*Text extracted from each page*
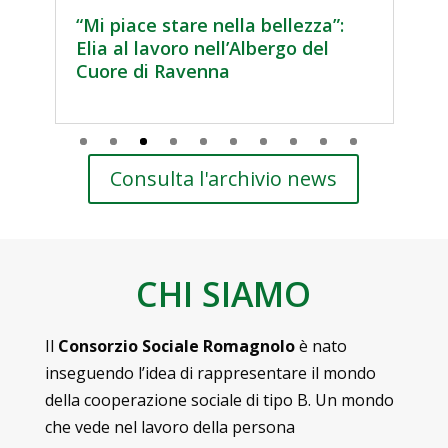
“Mi piace stare nella bellezza”:
“
Elia al lavoro nell’Albergo del
p
Cuore di Ravenna
v
l
e
Consulta l'archivio news
CHI SIAMO
Il
Consorzio Sociale Romagnolo
è nato
inseguendo l’idea di rappresentare il mondo
della cooperazione sociale di tipo B. Un mondo
che vede nel lavoro della persona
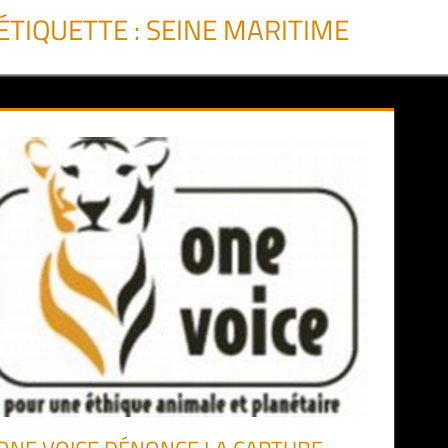
ÉTIQUETTE :
SEINE MARITIME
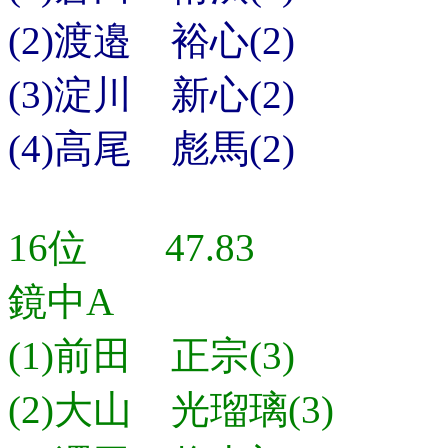
(2)渡邉 裕心(2)
(3)淀川 新心(2)
(4)高尾 彪馬(2)
16位 47.83
鏡中A
(1)前田 正宗(3)
(2)大山 光瑠璃(3)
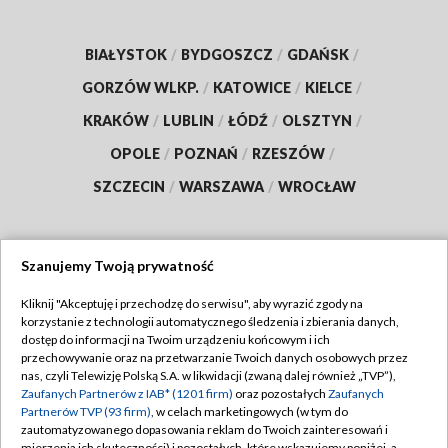
BIAŁYSTOK
/
BYDGOSZCZ
/
GDAŃSK
/
GORZÓW WLKP.
/
KATOWICE
/
KIELCE
/
KRAKÓW
/
LUBLIN
/
ŁÓDŹ
/
OLSZTYN
/
OPOLE
/
POZNAŃ
/
RZESZÓW
/
SZCZECIN
/
WARSZAWA
/
WROCŁAW
Szanujemy Twoją prywatność
Dołącz do nas:
Kliknij "Akceptuję i przechodzę do serwisu", aby wyrazić zgody na
korzystanie z technologii automatycznego śledzenia i zbierania danych,
TVP
dostęp do informacji na Twoim urządzeniu końcowym i ich
Abonament TVP
przechowywanie oraz na przetwarzanie Twoich danych osobowych przez
Regulamin TVP
nas, czyli Telewizję Polską S.A. w likwidacji (zwaną dalej również „TVP”),
Emisja w TVP
Polityka prywatności
Zaufanych Partnerów z IAB* (1201 firm)
oraz pozostałych
Zaufanych
Partnerów TVP (93 firm)
, w celach marketingowych (w tym do
Centrum informacji TVP
Moje zgody
zautomatyzowanego dopasowania reklam do Twoich zainteresowań i
mierzenia ich skuteczności) i pozostałych, które wskazujemy poniżej, a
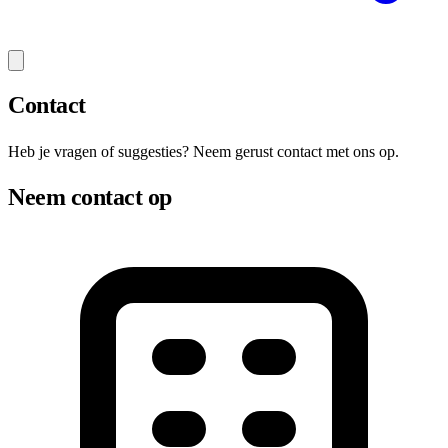
Contact
Heb je vragen of suggesties? Neem gerust contact met ons op.
Neem contact op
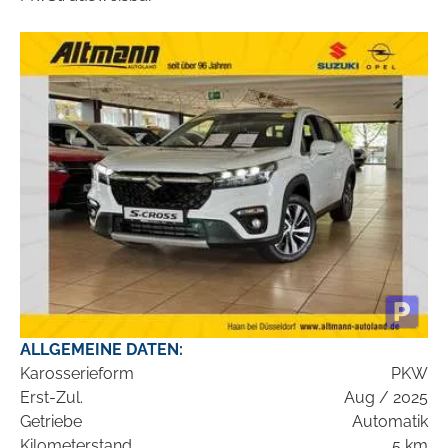
ALLGEMEINE DATEN:
Karosserieform
PKW
Erst-Zul.
Aug / 2025
Getriebe
Automatik
Kilometerstand
5 km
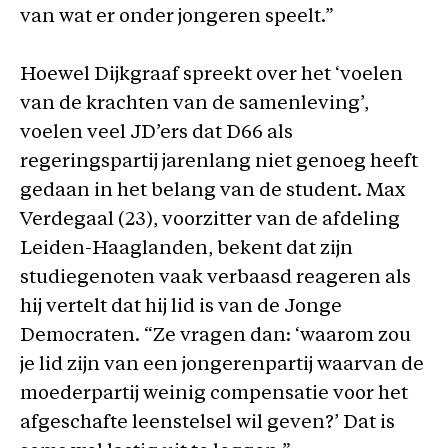
van wat er onder jongeren speelt.”
Hoewel Dijkgraaf spreekt over het ‘voelen
van de krachten van de samenleving’,
voelen veel JD’ers dat D66 als
regeringspartij jarenlang niet genoeg heeft
gedaan in het belang van de student. Max
Verdegaal (23), voorzitter van de afdeling
Leiden-Haaglanden, bekent dat zijn
studiegenoten vaak verbaasd reageren als
hij vertelt dat hij lid is van de Jonge
Democraten. “Ze vragen dan: ‘waarom zou
je lid zijn van een jongerenpartij waarvan de
moederpartij weinig compensatie voor het
afgeschafte leenstelsel wil geven?’ Dat is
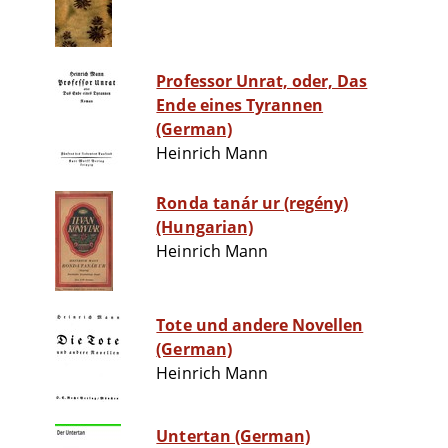
Professor Unrat, oder, Das
Ende eines Tyrannen
(German)
Heinrich Mann
Ronda tanár ur (regény)
(Hungarian)
Heinrich Mann
Tote und andere Novellen
(German)
Heinrich Mann
Untertan (German)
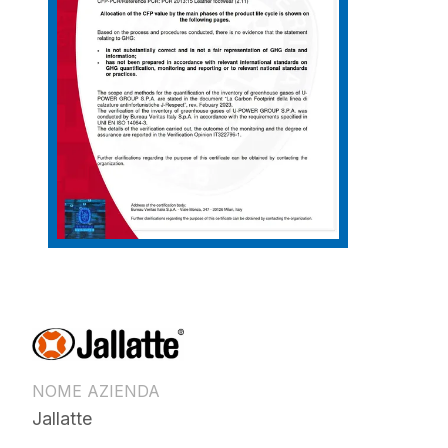
NOME AZIENDA
Jallatte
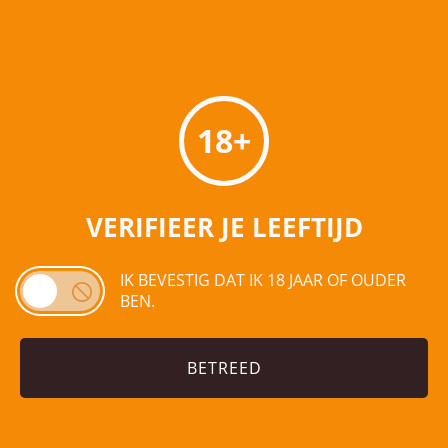
Elderflower
Passionfruit
(24×0,33l blik)
(24×0,33l blik)
€
41,49
€
41,49
€
43,50
€
43,50
Toevoegen aan
Toevoegen aan
winkelwagen
winkelwagen
18+
AANBIEDING!
VERIFIEER JE LEEFTIJD
IK BEVESTIG DAT IK 18 JAAR OF OUDER
BEN.
Rekorderlig Citrus &
Watermelon
(24×0,33l blik)
BETREED
€
41,49
€
43,50
Toevoegen aan
winkelwagen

*Required action*
Copy the lines starting at the one containing "(2)渡邉 裕心(2)" and ending at the one containing "(2)大山 光瑠璃(3)", keeping both and changing nothing.

*Output below*
(2)渡邉 裕心(2)
(3)淀川 新心(2)
(4)高尾 彪馬(2)
16位 47.83
鏡中A
(1)前田 正宗(3)
(2)大山 光瑠璃(3)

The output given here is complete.